Understanding neural networks

Explainability with respect to AI and machine learning is an area of intense study at Intel, and researchers there believe they (in partnership with scientists from MIT) have developed measures to better understand at least one category of model: speech models. In a paper accepted at NeurIPS 2019 (“Untangling in Invariant Speech Recognition“), they explain how they employed a recently developed statistical mechanical theory that connects the properties of AI model representations and the separability of classes to probe how data is untangled within the models.

According to the team, this statistical approach enabled them to observe that speaker-specific nuisance variations are discarded by the model’s hierarchy, whereas task-relevant properties such as words and phonemes (units of sound that distinguish one word from another in a particular language) are untangled in later layers. Higher-level concepts such as parts-of-speech and context dependence also emerge in the later layers of the network, while deep representations carry out significant temporal untangling by efficiently extracting task-relevant features at each time step of the computation.

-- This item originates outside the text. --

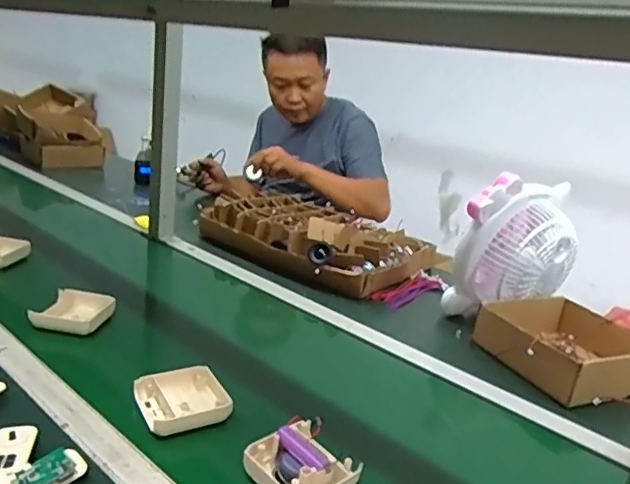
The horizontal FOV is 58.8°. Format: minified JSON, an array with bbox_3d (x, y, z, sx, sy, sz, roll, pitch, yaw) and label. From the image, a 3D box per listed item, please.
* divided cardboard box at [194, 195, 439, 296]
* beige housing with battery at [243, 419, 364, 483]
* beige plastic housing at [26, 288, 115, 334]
[{"bbox_3d":[0.012,-0.016,1.242,0.442,0.090,0.323,21,23,38],"label":"divided cardboard box"},{"bbox_3d":[-0.012,0.220,0.559,0.086,0.036,0.086,-10,24,-42],"label":"beige housing with battery"},{"bbox_3d":[-0.354,0.105,0.828,0.089,0.034,0.105,7,18,1],"label":"beige plastic housing"}]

“Both a [convolutional] architecture and [an] end-to-end [automatic speech recognition] model converge on remarkably similar behavior, despite being trained for different tasks and built with different computational blocks. They both learn to discard nuisance acoustic variations and exhibit untangling for task relevant information,” wrote the researchers. “Taken together, these findings shed light on how deep auditory models process time-dependent input signals to achieve invariant speech recognition, and show how different concepts emerge through the layers of the [model].”